JcbAzPx@lemmy.world 15 hours ago
LLMs weren’t out of left field. Chatbots have been in development since the '90s at least. Probably even longer. People just don’t pay attention until it’s commercially available.
ghen@sh.itjust.works 1 day ago
Once we get to AGI it’ll be nice to have an efficient llm so that the AGI can dream. As a courtesy to it.
Buddahriffic@lemmy.world 1 day ago
Calling the errors “hallucinations” is kinda misleading because it implies there’s regular real knowledge but false stuff gets mixed in. That’s not how LLMs work.

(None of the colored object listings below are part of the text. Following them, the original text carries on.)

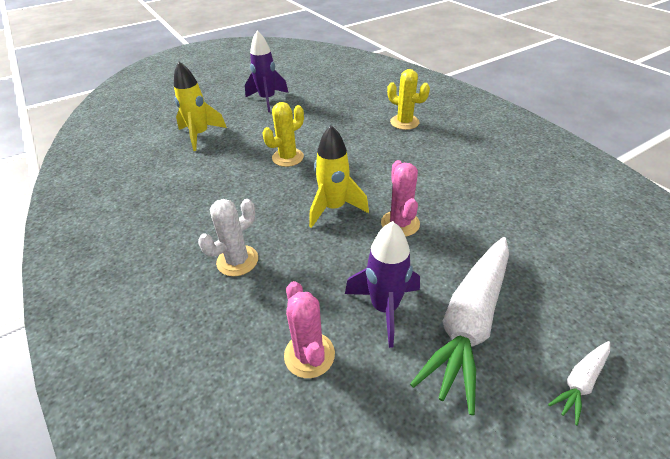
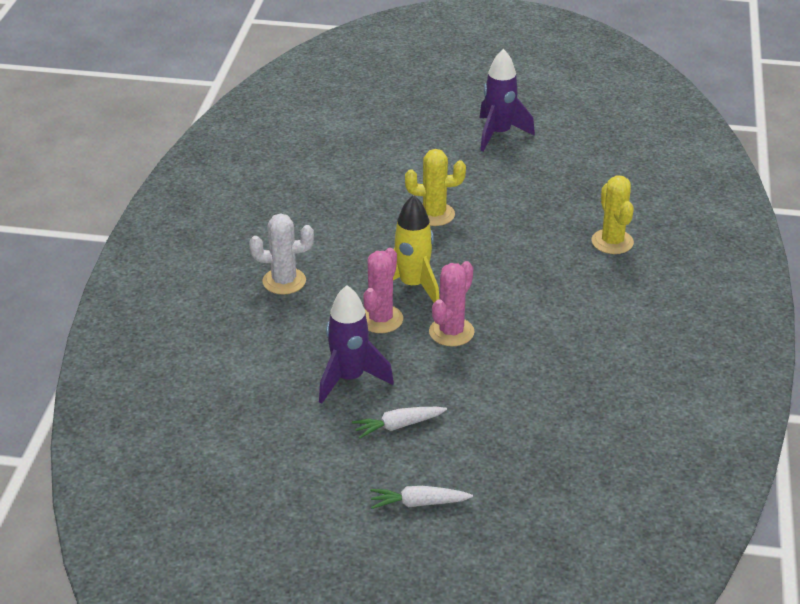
camera: 40 degrees right, 5 degrees down
(200, 135) = (380, 144): yellow rocket -> none
(309, 355) = (261, 371): pink cactus -> pink cactus (380, 319)
(469, 321) = (398, 426): white carrot -> white carrot, size x0.45

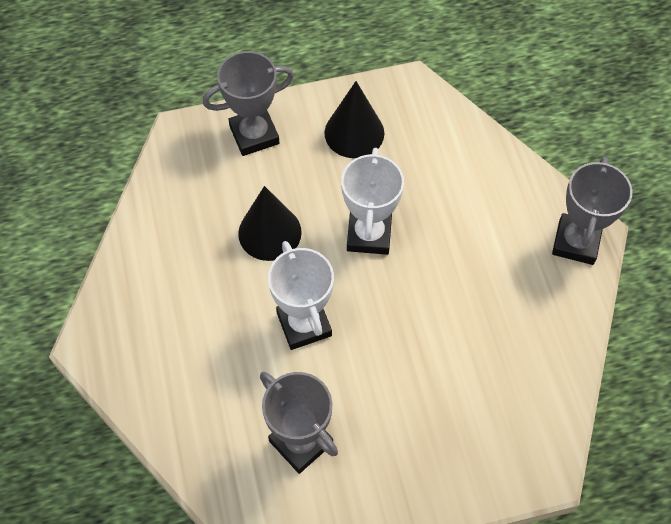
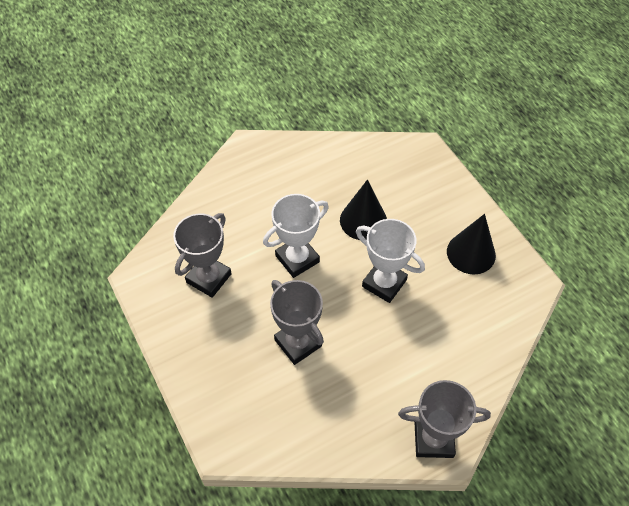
camera: 75 degrees right, 5 degrees down
(254, 135) = (440, 190): grey trophy -> grey trophy (298, 343)
(369, 235) = (384, 283): white trophy -> white trophy turned 45 degrees clockwise

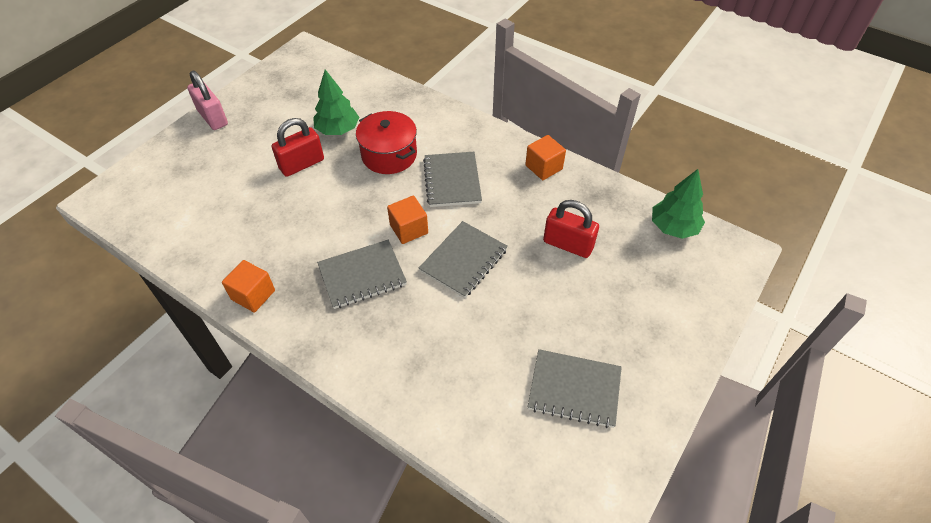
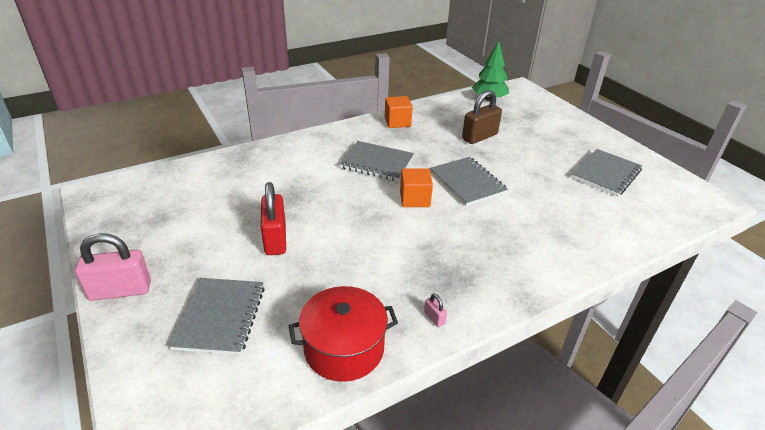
camera: 65 degrees left, 15 degrees down
(253, 295) = (434, 318): orange cube -> pink padlock
(338, 130) = (250, 204): green tree -> none
(362, 276) = (452, 238): grey notebook -> grey notebook (220, 317)
(389, 155) = (315, 184): red pot -> red pot (344, 348)
(568, 244) = (479, 137): red padlock -> brown padlock

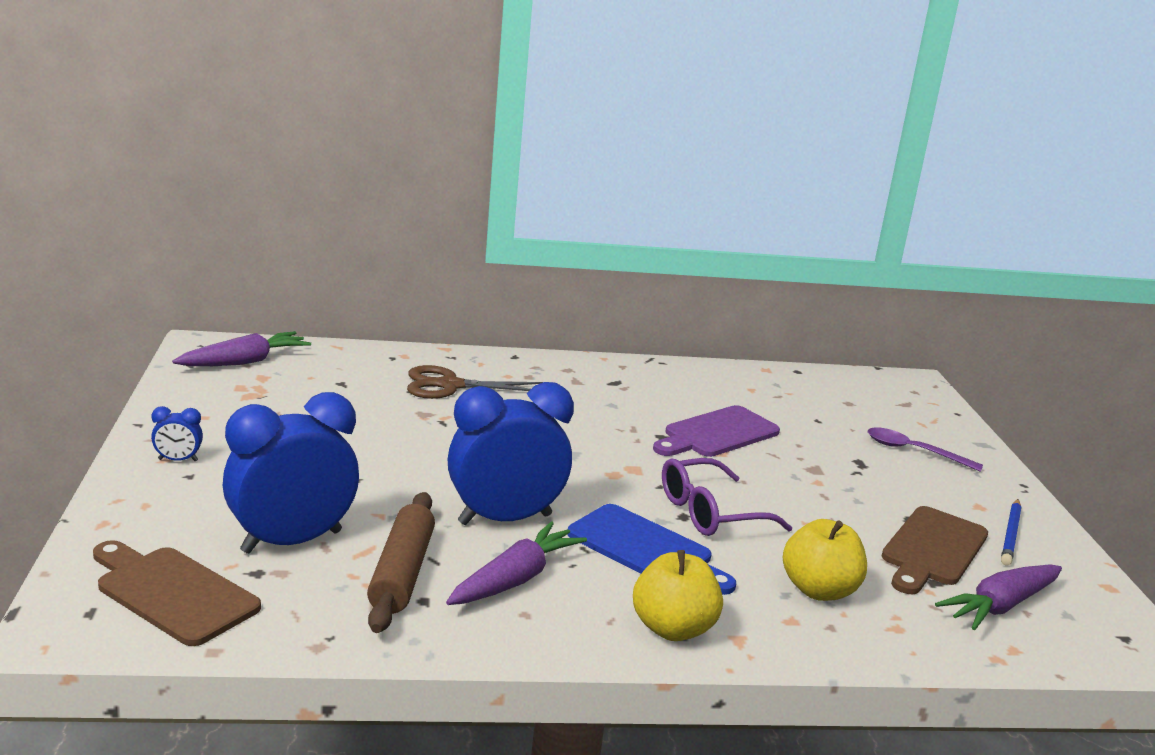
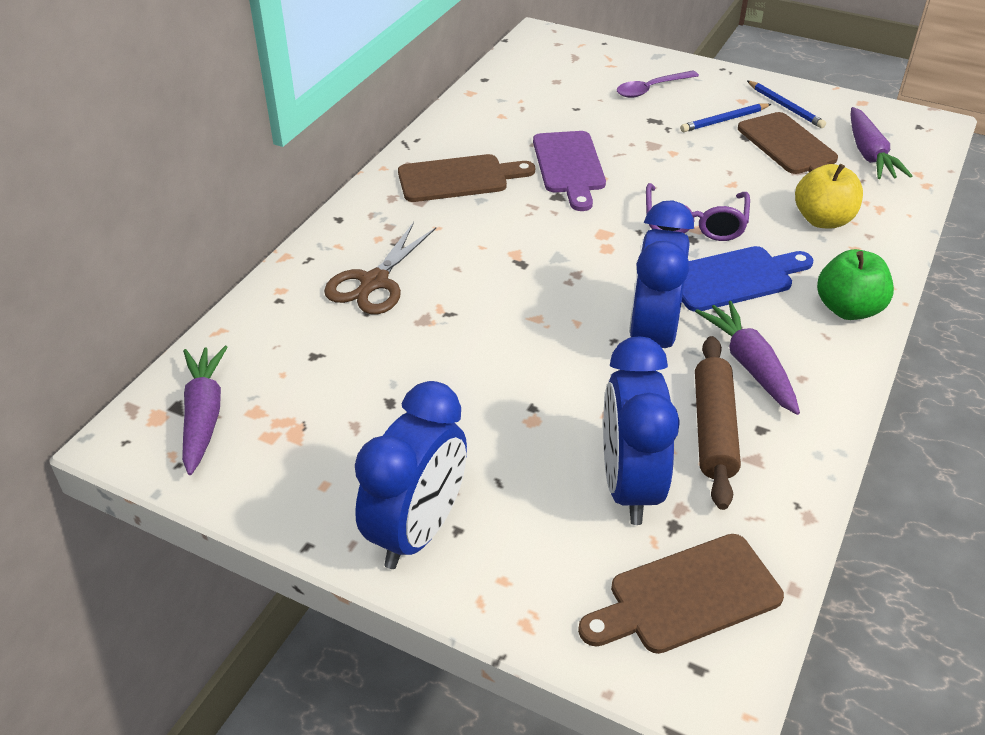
camera: 55 degrees left, 20 degrees up
(178, 460) = (417, 531): blue clock -> blue clock, size x2.44
(402, 573) = (713, 429): brown rolling pin -> brown rolling pin turned 60 degrees clockwise
(629, 390) = (458, 178): none -> brown cutting board
(672, 628) = (848, 309): yellow apple -> green apple
(922, 501) = (724, 120): none -> blue pencil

LLMs are purely about word associations to other words. It’s just massive enough that it can add a lot of context to those associations and seem conversational about almost any topic, but it has no depth to any of it. Where it seems like it does is just because the contexts of its training got very specific, which is bound to happen when it’s trained on every online conversation its owners (or rather people hired by people hired by its owners) could get their hands on.
All it does is, given the set of tokens provided and already predicted, plus a bit of randomness, what is the most likely token to come next, then repeat until it predicts an “end” token.
Earlier on when using LLMs, I’d ask it about how it did things or why it would fail at certain things. ChatGPT would answer, but only because it was trained on text that explained what it could and couldn’t do. Its capabilities don’t actually include any self-reflection or self-understanding, or any understanding at all. The text it was trained on doesn’t even have to reflect how it really works.
JeremyHuntQW12@lemmy.world 1 day ago
No that’s only a tiny part of what LLMs do.
When you enter a sentence, it first parses the sentence to obtain vectors, then it ranks the vectors, then it vectors down to a database, then it reconstructs the sentence from the information its obtained.
But what is truth ? As Lionel Huckster would say.
Most of these so-called “hallucinations” are not errors at all. What has happened is that people have had multiple entries and they have only posted the last result.
For instance, one example was where Gemini suggested cutting the legs off couch to fit it into a room. What the poster failed to reveal was that they were using Gemini to come up with solutions to problems in a text adventure game…
ghen@sh.itjust.works 1 day ago
Yeah you’re right, even in my cynicism I was still too hopeful for it LOL
nialv7@lemmy.world 1 day ago
Well, you described pretty well what llms were trained to do. But from there you can’t derive how they are doing it. Maybe they don’t have real knowledge, or maybe they do. Right now literally no one can claim definitively one way or the other, not even top of the field ML researchers.
I think it’s perfectly justified to hate AI, but it’s better to have a less biased view of what it is.
Buddahriffic@lemmy.world 1 day ago
I don’t hate AI or LLMs. As much as it might mess up civilization as we know it, I’d like to see the technological singularity during my lifetime, though I think the fixation on LLMs will do more to delay than realize that.
I just think that there’s a lot of people fooled by their conversational capability into thinking they are more than what they are and using the fact that these models are massive with billions or trillions of weighs that the data is encoded into and no one understands how they work to the point of being able to definitively say “this is why it suggested glue as a pizza topping” to put whether or not it approaches AGI in a grey zone.
I’ll agree though that it was maybe too much to say they don’t have knowledge. “Having knowledge” is a pretty abstract and hard to define thing itself, though I’m also not sure it directly translates to having intelligence (which is also poorly defined tbf). Like one could argue that encyclopedias have knowledge, but they don’t have intelligence. And I’d argue that LLMs are more akin to encyclopedias than how we operate (though maybe more like a chatbot dictionairy that pretends to be an encyclopedia).